Pages

Friday, December 16, 2011

What a difference a decade makes.

A friend of mine was asking if I felt bad that my sons childhood was so different from my daughters. At first I was a little confused, was it different?
They explained how when my son was young, we spent most of our time on tour. Traveling the globe, sitting on planes, buses or the good ol' econoline. My son sat on the stage for Farm Aid more than once, he rode a scooter across the stage while Pearl Jam was sound checking...
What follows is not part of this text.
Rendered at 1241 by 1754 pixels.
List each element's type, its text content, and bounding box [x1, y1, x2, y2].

I was brought back to that time, with fondness, I mean- it was radical! But it is all still there. That is still in our life, although we don't consume ourselves with it. Being older maybe the factor. I know that I want more out of my life than my husbands dreams- I mean, he too wants more out of his life of music, that is why he now has a family. But the thing for me is, I guess I am more comfortable with where my life is headed. I am a homemaker, I do this. I am here and there. I can pack a lunch or a bag for Paris. I will, I do, I have.
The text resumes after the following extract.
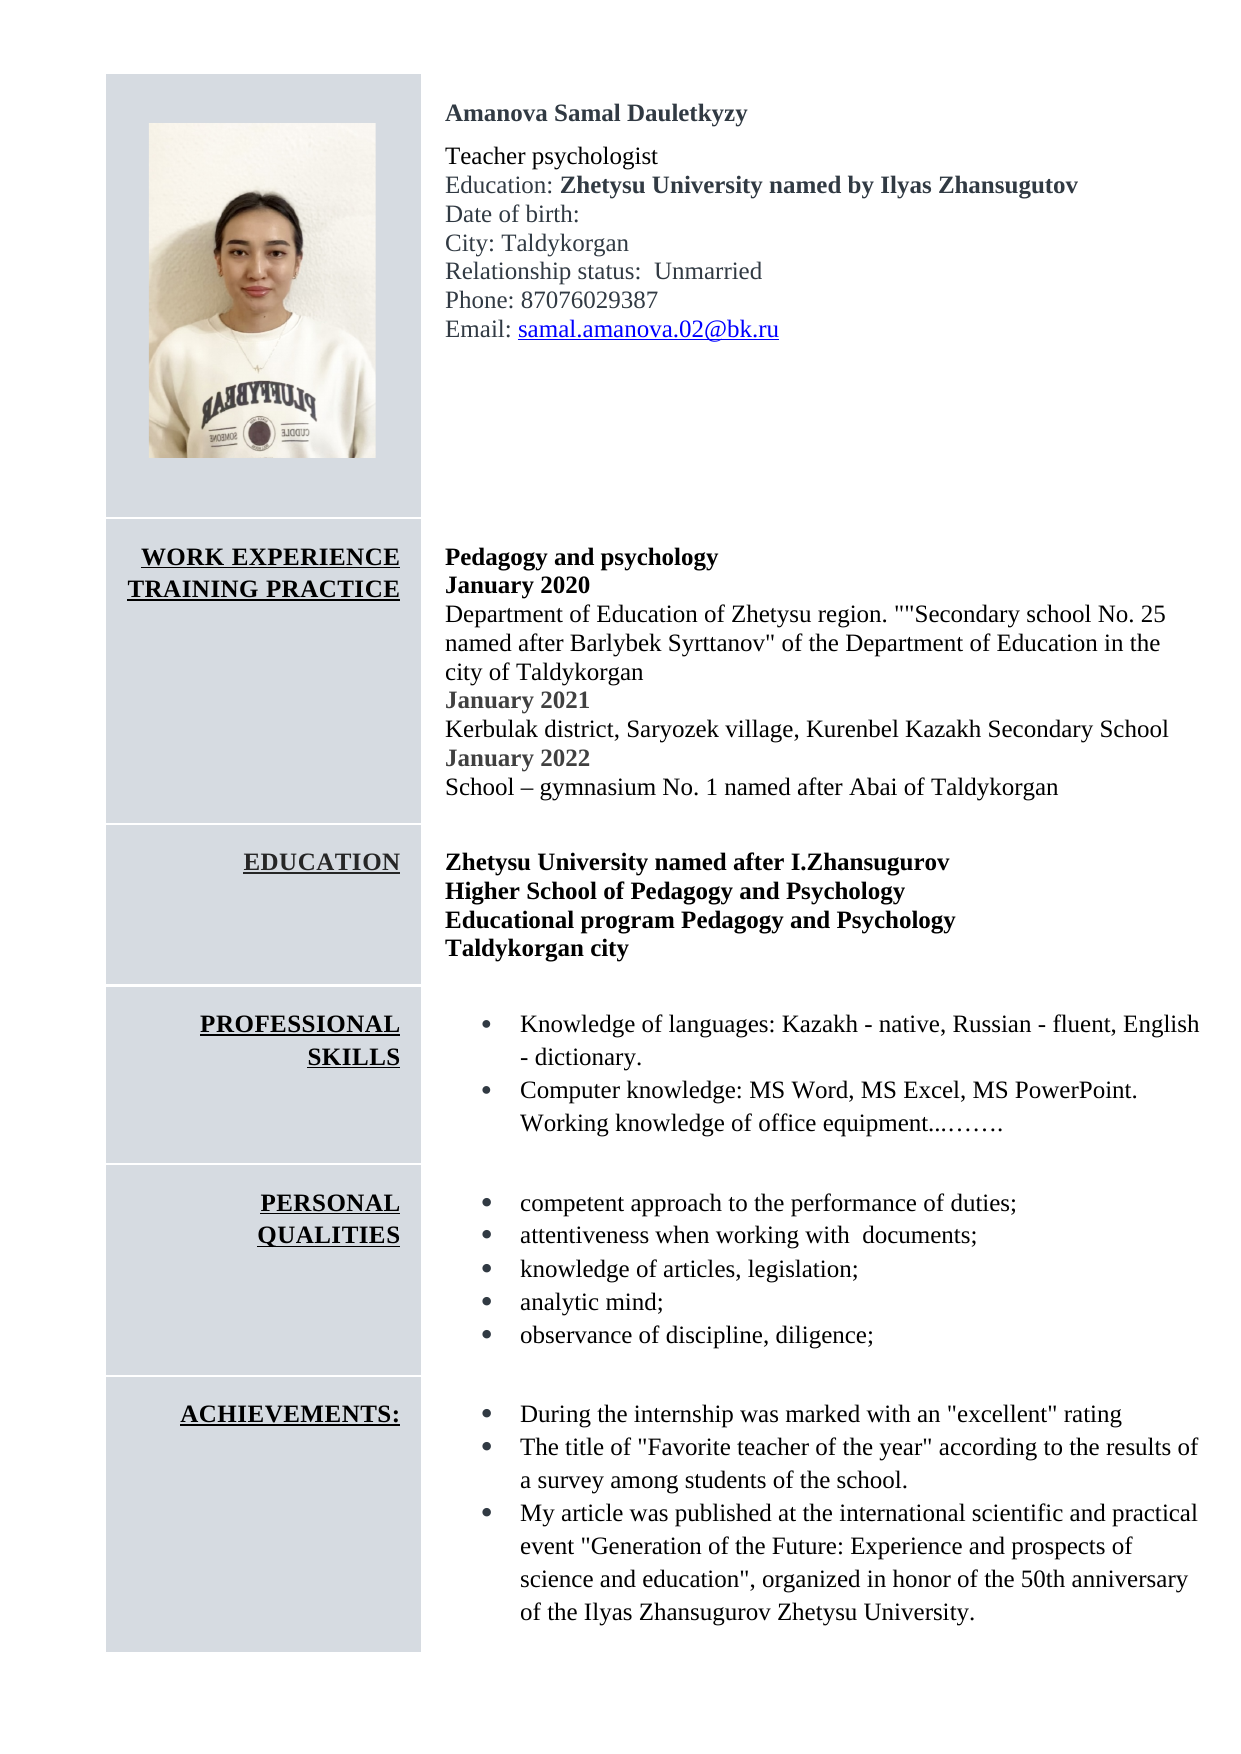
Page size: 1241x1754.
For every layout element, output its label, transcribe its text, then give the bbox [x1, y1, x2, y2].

What got me about this conversation was the fact that the feeling of "jipping" my daughter was out there. Like her childhood would not be as what? rock n' roll? Maybe not. To me that is not a bad thing. But I don't think so really. Less so, but not non existent. 
What I do appreciate about this point in my life, other than the slower speed, the less travel (although 6 weeks in Europe doesn't exactly make me feel like we travel less... maybe less often and for longer?...) are the things I don't miss.
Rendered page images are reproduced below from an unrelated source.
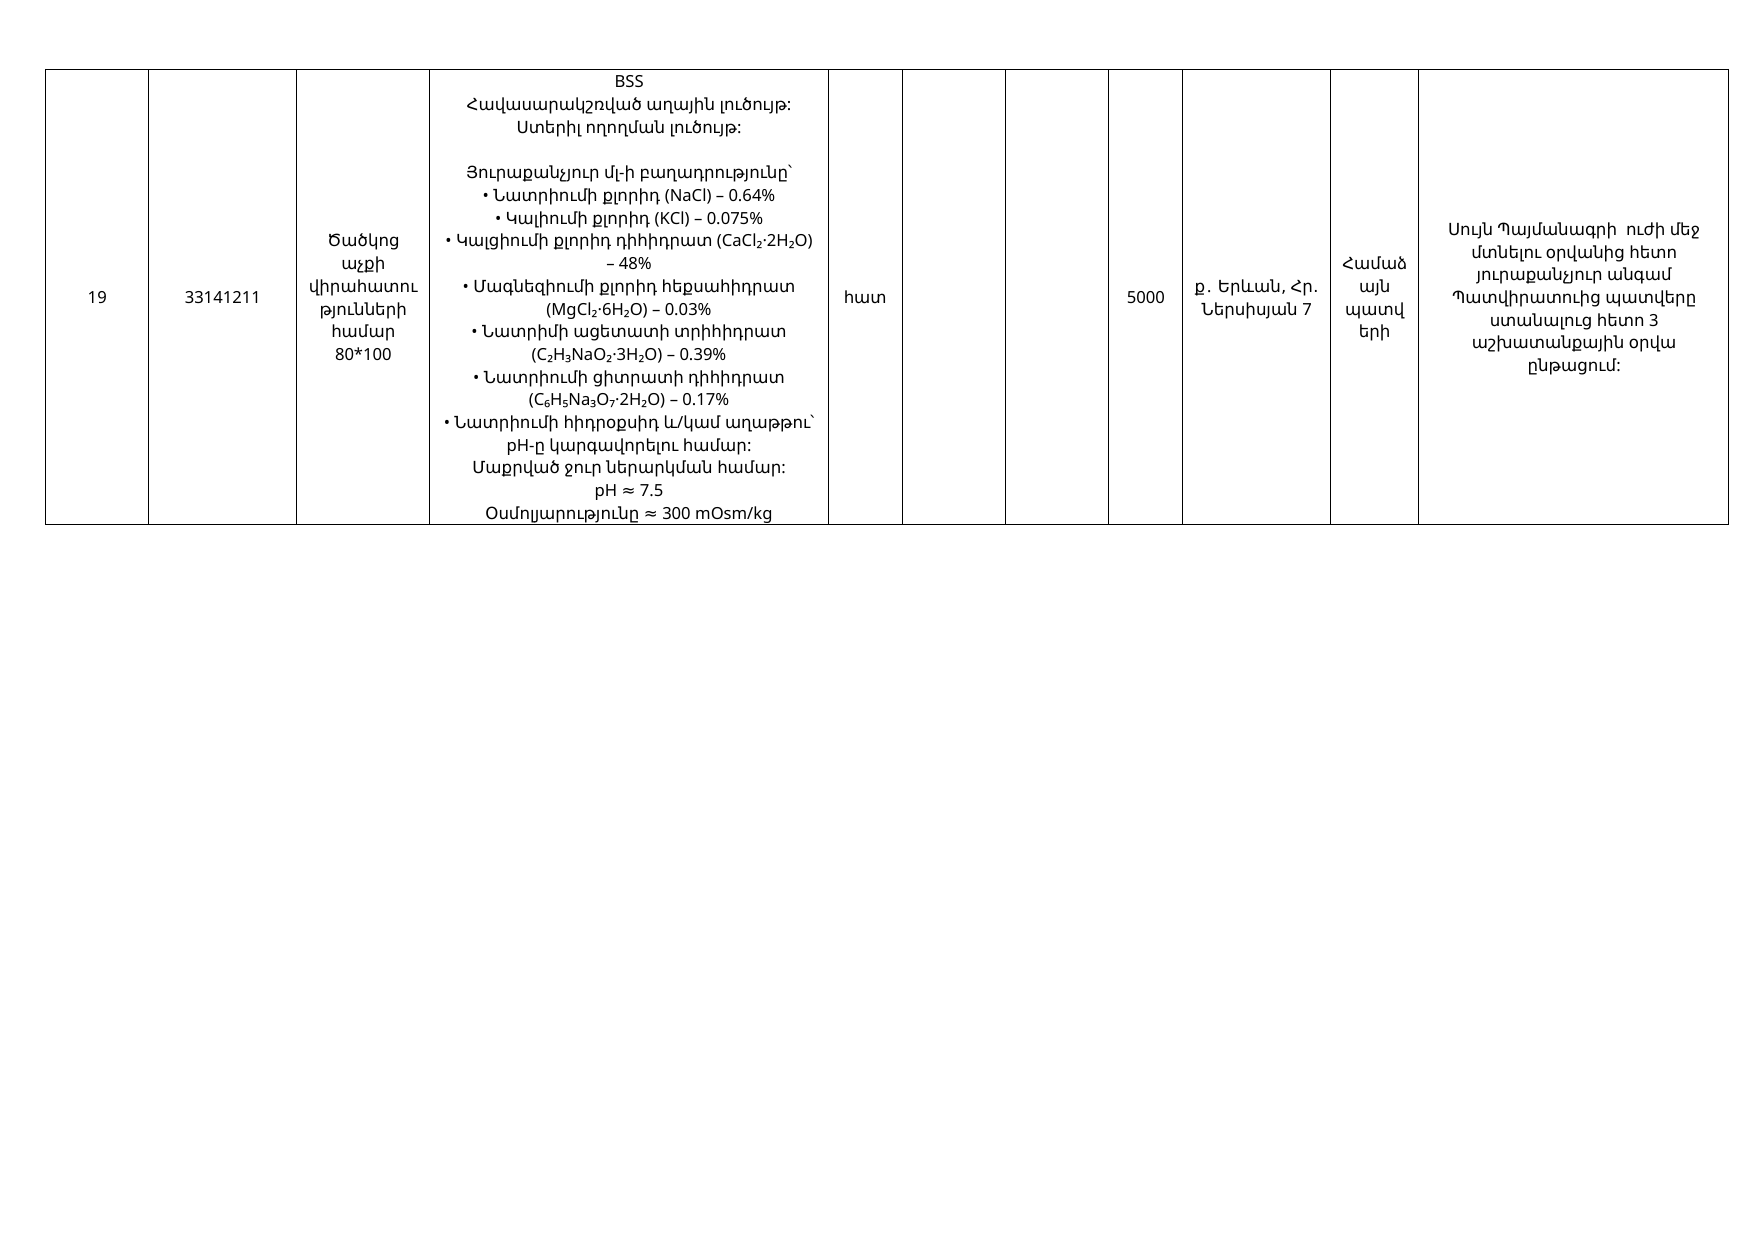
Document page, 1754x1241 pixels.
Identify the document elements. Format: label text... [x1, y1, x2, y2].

table_cell Համաձայն պատվերի [1331, 70, 1418, 524]
table_cell 19 [46, 70, 148, 524]
table_cell 5000 [1109, 70, 1182, 524]
table_cell 33141211 [149, 70, 296, 524]
table_cell Սույն Պայմանագրի ուժի մեջ մտնելու օրվանից հետո յուրաքանչյուր անգամ Պատվիրատուից պատվերը ստանալուց հետո 3 աշխատանքային օրվա ընթացում: [1419, 70, 1728, 524]
table_cell Ծածկոց աչքի վիրահատությունների համար 80*100 [297, 70, 429, 524]
table_cell [903, 70, 1005, 524]
table_cell BSS Հավասարակշռված աղային լուծույթ: Ստերիլ ողողման լուծույթ: Յուրաքանչյուր մլ-ի բաղադրությունը՝ • Նատրիումի քլորիդ (NaCl) – 0.64% • Կալիումի քլորիդ (KCl) – 0.075% • Կալցիումի քլորիդ դիհիդրատ (CaCl₂·2H₂O) – 48% • Մագնեզիումի քլորիդ հեքսահիդրատ (MgCl₂·6H₂O) – 0.03% • Նատրիմի ացետատի տրիհիդրատ (C₂H₃NaO₂·3H₂O) – 0.39% • Նատրիումի ցիտրատի դիհիդրատ (C₆H₅Na₃O₇·2H₂O) – 0.17% • Նատրիումի հիդրօքսիդ և/կամ աղաթթու՝ pH-ը կարգավորելու համար: Մաքրված ջուր ներարկման համար: pH ≈ 7.5 Օսմոլյարությունը ≈ 300 mOsm/kg [430, 70, 828, 524]
table_cell հատ [829, 70, 902, 524]
table_cell [1006, 70, 1108, 524]
table_cell ք․ Երևան, Հր․ Ներսիսյան 7 [1183, 70, 1330, 524]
See with my son, we were all over the place. We were running around, moving, touring like crazy- it was what was fun then but I do feel I missed some things. Maybe while I was packing up the cab, I missed my sons first- oh whatever. I don't know, but it could have happened. 
Anyway, to get to the point... what I thought of- the past raising of child vs the now. When we were in Mexico last summer, we walked out of the resort we were at to go out to the beach and it was a corridor type thing and when we turned the corner the wind hit us all, it was warm and fantastic and I looked at my daughter and I got to see her face. Her eyes and mouth wide open- I got to see her discover wind. 
I'll trade rock n' roll for that any day but you know what? I don't think I have to.